Набираю на пробу номер Терезы, который я откопал в старой маминой красной записной книжке, когда в последний раз был дома. «Набранный вами номер…» – сообщает автоответчик ледяным голосом обитателя общенациональных тупиков, и я тут же отключаюсь.
Проблема, равно как и одна из главных причин моего возвращения сюда, состоит в том, что ни одна из моих историй не имеет конца. Спенсер, Тереза, Пусьмусь, Лора, Снеговик – они все бродят и бродят в моей голове, пути их скрещиваются и перекрещиваются, но никто из них никогда не приляжет отдохнуть.
Я помню тот день в мае 1987 года, когда Пусьмусь Ли за три с половиной недели до окончания училища упаковал свои краски, уложил коробку с бюллетенями скачек и навсегда покинул Парсонс. Фурор, произведенный серией моих рисунков «Разыскиваются», к тому времени давно утих, а Пусьмусь вернулся на свой пьедестал, в третий раз получив Весеннюю премию на последнем курсе. Я же в свою очередь вернулся почти к полной безвестности, хотя после моего разового творческого пробуждения все стали относиться ко мне иначе. Некоторые казались подозрительными – отчасти, – и я уж было решил, что их мучает вопрос, не украл ли я свою единственную оригинальную идею. Как-то утром Пусьмусь пытался меня разубедить, пока его ломало в свободном падении с кристально-метедриновой высоты.
– Тебя считают этакой идейной бомбой, – бормотал он. – Тик-тик-тик, пуск, ба-бах!
В те последние два года мы с Пусьмусем виделись нечасто.

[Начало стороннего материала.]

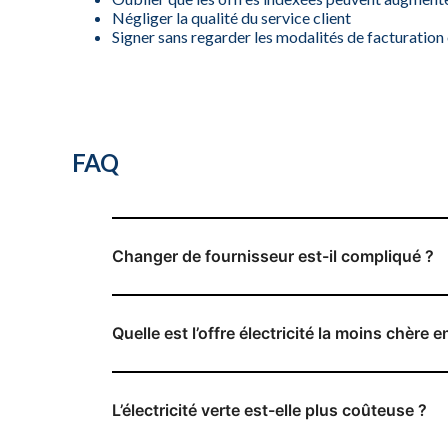
Négliger la qualité du service client
Signer sans regarder les modalités de facturation 
FAQ
Changer de fournisseur est-il compliqué ?
Quelle est l’offre électricité la moins chère 
L’électricité verte est-elle plus coûteuse ?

Он продолжал питаться вместе со мной и время от времени вытаскивал меня на «Акведук». Как-то раз он привел меня в кафе «О-Мей» на Шелковичной улице, и я узнал кое-что о том, где он приобрел свои творческие навыки. Еду развозили на тележках, которые безостановочно курсировали по залу, пилотируемые официантками в белоснежной форме, чьи хрупкие ручки метали на столы тарелки с клецками в вихревом мельтешении кожи, шелка и пара.
Но улыбка, которой он меня встретил, когда я появился в дверях его комнаты в тот последний день в училище, ударила в меня, как струя из пожарного шланга, смывая все сомнения относительно его решения воздержаться от получения диплома. За все время, проведенное вместе, я ни разу не видел его таким счастливым.

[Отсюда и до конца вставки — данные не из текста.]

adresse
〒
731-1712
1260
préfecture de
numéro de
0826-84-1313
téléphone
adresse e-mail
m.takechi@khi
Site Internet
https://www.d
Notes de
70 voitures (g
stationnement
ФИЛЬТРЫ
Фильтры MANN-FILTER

Сидя на кушетке, я смотрел, как он выкладывает из тюбиков пирамиды в глубокой квадратной жестянке. Я пришел, чтобы уговорить его остаться, а еще, наверное, чтобы убедиться, что я его не предал. Пусьмусь никогда меня ни в чем не упрекал, но всякий раз, подходя к моей двери, он украдкой заглядывал мне через плечо посмотреть, не затравил ли я очередную идейную бомбу.